(Machine-readable hardware designs)

------------

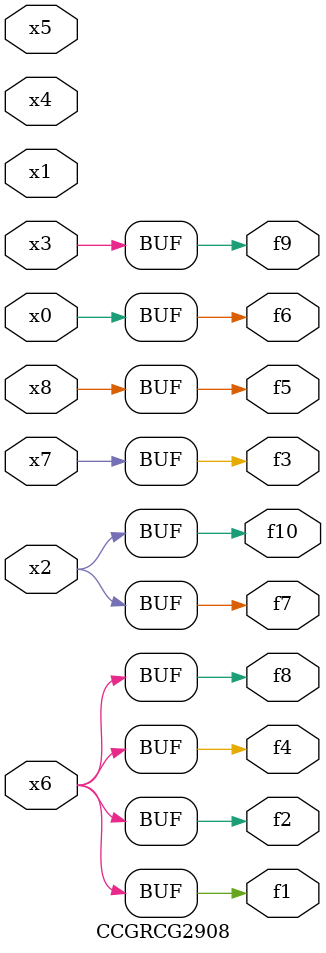
<source format=v>
module CCGRCG2908(
	input x0, x1, x2, x3, x4, x5, x6, x7, x8,
	output f1, f2, f3, f4, f5, f6, f7, f8, f9, f10
);
	assign f1 = x6;
	assign f2 = x6;
	assign f3 = x7;
	assign f4 = x6;
	assign f5 = x8;
	assign f6 = x0;
	assign f7 = x2;
	assign f8 = x6;
	assign f9 = x3;
	assign f10 = x2;
endmodule

</source>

------------

*ABOUT THIS TASK*.
Except for the pictures, set down all of the records exactly as they are.

*ANSWER SPACE*.
<source format=v>
module CCGRCG2908(
	input x0, x1, x2, x3, x4, x5, x6, x7, x8,
	output f1, f2, f3, f4, f5, f6, f7, f8, f9, f10
);
	assign f1 = x6;
	assign f2 = x6;
	assign f3 = x7;
	assign f4 = x6;
	assign f5 = x8;
	assign f6 = x0;
	assign f7 = x2;
	assign f8 = x6;
	assign f9 = x3;
	assign f10 = x2;
endmodule

</source>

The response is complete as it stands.